[BRIEF A] Rewrite the records from the line that contains "chgpass.exe -h" through the line that contains "Specify the username", replacing "target account" with "destination account" and leaving everything else unchanged.

[[ EXERCISE TEXT open ]]

High transfer values for final salary schemes are piling the pressure on advisers as insistent clients disagree with their recommendations, according to new research from Prudential1.

About 81% of advisers interviewed in the research reported an increase in requests for advice about transfers over the past year. And some 44% said that in the past year the number of insistent clients wanting to push ahead with defined benefit pension transfers despite recommendations against has been rising.

Half of advisers with insistent clients (51%) said they have helped with the transfer after their recommendation was over-ruled.

The biggest concern expressed by advisers about the impact of defined benefit transfers on consumers is the risk of giving up a guaranteed income for life, followed by the fear that clients will face unnecessary tax bills as a result.

Around 39% of firms said they were concerned about the risk of future liabilities if the advice they give is contested, while 17% said they are concerned the cost of professional indemnity insurance will rise.

Prudential’s research also found that only 17% of firms said they had the right FCA permissions in order to conduct transfers, 34% of others said they were considering increasing their permissions.

[[ EXERCISE TEXT closed ]]

[BRIEF B] Duplicate the text on pension transfer advice in full, word for word.

[[ DATA TO USE open ]]

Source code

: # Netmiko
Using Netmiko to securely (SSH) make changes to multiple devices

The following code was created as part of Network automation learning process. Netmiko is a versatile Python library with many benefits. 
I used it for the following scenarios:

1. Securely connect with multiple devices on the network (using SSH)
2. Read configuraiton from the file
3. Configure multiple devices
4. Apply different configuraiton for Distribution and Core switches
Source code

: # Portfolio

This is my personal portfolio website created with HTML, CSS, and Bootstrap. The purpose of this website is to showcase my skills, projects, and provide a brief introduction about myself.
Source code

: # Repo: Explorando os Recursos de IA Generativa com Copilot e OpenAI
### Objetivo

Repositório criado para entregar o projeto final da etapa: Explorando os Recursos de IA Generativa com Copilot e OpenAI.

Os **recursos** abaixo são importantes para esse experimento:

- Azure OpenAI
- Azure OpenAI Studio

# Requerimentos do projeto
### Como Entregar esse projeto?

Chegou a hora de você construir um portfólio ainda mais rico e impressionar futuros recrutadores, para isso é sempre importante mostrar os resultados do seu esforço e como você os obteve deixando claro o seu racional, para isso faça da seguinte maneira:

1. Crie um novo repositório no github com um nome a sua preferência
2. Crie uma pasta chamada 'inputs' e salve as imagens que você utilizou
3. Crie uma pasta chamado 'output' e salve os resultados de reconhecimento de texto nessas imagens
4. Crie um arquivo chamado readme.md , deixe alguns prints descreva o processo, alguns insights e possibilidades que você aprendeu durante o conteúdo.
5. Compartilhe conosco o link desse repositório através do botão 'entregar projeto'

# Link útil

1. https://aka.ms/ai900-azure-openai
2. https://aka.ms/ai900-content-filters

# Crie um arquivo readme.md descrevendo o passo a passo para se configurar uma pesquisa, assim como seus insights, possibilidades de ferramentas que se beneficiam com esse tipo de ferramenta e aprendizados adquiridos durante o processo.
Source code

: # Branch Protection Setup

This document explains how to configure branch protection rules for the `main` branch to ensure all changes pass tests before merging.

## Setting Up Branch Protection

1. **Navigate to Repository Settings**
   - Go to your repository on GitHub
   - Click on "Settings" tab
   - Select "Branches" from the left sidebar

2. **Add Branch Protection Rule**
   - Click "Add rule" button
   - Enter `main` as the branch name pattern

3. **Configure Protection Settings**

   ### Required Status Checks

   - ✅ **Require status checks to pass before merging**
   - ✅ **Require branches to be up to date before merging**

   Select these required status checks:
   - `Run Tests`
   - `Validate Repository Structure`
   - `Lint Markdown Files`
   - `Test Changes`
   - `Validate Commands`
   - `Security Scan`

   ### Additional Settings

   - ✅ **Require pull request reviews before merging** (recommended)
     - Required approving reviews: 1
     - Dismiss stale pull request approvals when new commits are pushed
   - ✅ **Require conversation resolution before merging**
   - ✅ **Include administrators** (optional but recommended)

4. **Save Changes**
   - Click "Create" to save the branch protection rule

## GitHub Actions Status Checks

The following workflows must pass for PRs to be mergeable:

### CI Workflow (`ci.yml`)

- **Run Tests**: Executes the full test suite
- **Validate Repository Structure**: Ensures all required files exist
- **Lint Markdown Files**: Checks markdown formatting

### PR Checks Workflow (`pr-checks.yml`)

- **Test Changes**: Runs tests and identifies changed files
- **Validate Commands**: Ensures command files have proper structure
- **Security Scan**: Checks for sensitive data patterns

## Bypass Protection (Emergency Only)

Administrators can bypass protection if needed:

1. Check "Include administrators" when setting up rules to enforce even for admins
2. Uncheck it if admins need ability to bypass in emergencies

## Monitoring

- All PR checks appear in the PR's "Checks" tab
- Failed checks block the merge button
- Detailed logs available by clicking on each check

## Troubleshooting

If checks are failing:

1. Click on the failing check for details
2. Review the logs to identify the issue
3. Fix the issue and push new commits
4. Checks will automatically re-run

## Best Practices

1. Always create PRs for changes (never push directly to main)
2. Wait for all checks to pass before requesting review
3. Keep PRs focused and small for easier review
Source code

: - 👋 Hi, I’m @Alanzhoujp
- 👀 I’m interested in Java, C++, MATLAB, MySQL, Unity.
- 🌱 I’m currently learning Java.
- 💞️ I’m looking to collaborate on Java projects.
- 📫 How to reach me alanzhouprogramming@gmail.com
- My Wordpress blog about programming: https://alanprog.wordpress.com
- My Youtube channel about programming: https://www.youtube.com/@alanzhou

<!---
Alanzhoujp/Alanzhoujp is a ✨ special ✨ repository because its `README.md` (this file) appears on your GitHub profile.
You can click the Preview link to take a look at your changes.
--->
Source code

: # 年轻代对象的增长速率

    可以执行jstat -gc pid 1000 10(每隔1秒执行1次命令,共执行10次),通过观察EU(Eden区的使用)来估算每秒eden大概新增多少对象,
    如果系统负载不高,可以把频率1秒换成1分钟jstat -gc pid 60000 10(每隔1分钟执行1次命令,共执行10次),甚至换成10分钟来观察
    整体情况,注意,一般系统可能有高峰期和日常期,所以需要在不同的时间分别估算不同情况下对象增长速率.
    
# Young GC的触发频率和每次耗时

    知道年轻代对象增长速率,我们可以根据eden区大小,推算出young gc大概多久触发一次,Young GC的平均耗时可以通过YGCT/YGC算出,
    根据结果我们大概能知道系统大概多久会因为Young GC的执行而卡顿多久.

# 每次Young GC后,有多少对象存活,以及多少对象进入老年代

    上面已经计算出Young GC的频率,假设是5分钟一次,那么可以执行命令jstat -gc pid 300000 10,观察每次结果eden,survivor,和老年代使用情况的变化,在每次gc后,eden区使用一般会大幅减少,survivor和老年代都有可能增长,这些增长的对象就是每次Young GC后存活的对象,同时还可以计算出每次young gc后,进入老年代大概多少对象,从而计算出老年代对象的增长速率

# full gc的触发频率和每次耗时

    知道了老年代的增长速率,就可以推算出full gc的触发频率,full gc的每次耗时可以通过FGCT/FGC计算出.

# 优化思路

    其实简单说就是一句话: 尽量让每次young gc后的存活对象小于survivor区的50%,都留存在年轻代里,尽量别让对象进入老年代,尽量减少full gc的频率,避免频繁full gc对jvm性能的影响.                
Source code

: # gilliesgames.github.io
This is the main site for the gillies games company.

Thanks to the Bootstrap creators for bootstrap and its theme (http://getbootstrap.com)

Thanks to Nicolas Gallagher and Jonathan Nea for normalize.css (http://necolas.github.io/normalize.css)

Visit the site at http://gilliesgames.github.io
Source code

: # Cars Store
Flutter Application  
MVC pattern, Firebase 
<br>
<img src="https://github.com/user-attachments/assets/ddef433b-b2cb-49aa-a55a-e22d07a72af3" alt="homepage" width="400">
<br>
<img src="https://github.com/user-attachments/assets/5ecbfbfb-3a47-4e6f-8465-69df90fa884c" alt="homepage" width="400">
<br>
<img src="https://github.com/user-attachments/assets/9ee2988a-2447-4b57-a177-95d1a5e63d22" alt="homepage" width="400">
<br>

[[ DATA TO USE closed ]]
[[ DATA TO USE open ]]

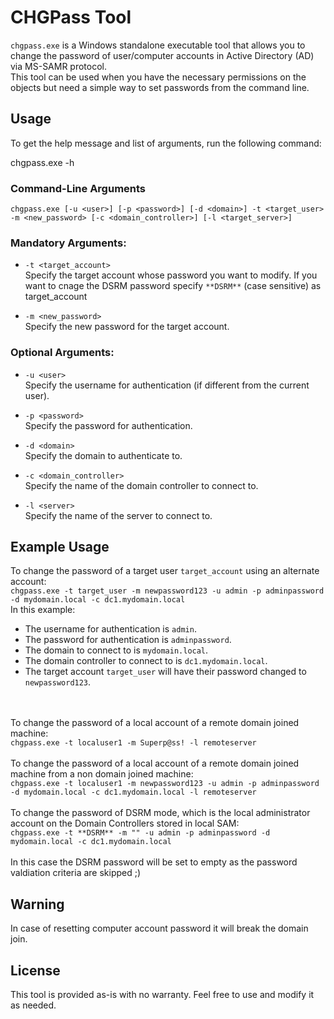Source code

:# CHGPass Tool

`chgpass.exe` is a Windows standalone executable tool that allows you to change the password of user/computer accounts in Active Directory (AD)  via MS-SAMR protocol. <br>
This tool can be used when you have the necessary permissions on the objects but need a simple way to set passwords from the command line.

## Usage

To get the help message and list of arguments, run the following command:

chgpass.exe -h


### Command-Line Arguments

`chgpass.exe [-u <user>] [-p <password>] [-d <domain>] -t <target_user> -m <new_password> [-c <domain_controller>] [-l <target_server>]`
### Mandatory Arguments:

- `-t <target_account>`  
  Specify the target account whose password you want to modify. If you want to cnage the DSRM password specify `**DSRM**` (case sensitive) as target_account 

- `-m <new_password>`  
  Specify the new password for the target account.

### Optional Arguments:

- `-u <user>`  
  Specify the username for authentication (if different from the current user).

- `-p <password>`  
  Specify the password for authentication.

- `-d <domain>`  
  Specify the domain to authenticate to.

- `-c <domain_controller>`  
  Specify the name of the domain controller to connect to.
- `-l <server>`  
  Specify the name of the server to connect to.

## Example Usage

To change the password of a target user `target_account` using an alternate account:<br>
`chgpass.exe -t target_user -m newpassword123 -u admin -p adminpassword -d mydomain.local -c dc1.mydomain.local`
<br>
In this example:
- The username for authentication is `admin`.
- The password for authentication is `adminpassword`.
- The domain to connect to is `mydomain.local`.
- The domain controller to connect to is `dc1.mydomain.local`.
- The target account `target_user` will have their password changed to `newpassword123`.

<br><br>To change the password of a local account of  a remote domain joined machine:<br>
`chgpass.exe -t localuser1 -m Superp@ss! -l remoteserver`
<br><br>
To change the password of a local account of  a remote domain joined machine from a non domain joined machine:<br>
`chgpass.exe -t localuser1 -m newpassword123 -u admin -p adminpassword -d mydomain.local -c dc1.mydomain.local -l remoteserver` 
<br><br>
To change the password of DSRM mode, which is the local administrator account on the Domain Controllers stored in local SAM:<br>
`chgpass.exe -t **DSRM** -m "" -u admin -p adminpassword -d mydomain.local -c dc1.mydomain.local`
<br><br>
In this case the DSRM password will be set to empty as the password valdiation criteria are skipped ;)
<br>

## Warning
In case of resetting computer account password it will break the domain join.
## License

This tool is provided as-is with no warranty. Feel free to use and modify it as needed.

[[ DATA TO USE closed ]]

[PROBLEM SOLUTION A]
chgpass.exe -h


### Command-Line Arguments

`chgpass.exe [-u <user>] [-p <password>] [-d <domain>] -t <target_user> -m <new_password> [-c <domain_controller>] [-l <target_server>]`
### Mandatory Arguments:

- `-t <target_account>`  
  Specify the destination account whose password you want to modify. If you want to cnage the DSRM password specify `**DSRM**` (case sensitive) as target_account 

- `-m <new_password>`  
  Specify the new password for the destination account.

### Optional Arguments:

- `-u <user>`  
  Specify the username for authentication (if different from the current user).

[PROBLEM SOLUTION B]
High transfer values for final salary schemes are piling the pressure on advisers as insistent clients disagree with their recommendations, according to new research from Prudential1.

About 81% of advisers interviewed in the research reported an increase in requests for advice about transfers over the past year. And some 44% said that in the past year the number of insistent clients wanting to push ahead with defined benefit pension transfers despite recommendations against has been rising.

Half of advisers with insistent clients (51%) said they have helped with the transfer after their recommendation was over-ruled.

The biggest concern expressed by advisers about the impact of defined benefit transfers on consumers is the risk of giving up a guaranteed income for life, followed by the fear that clients will face unnecessary tax bills as a result.

Around 39% of firms said they were concerned about the risk of future liabilities if the advice they give is contested, while 17% said they are concerned the cost of professional indemnity insurance will rise.

Prudential’s research also found that only 17% of firms said they had the right FCA permissions in order to conduct transfers, 34% of others said they were considering increasing their permissions.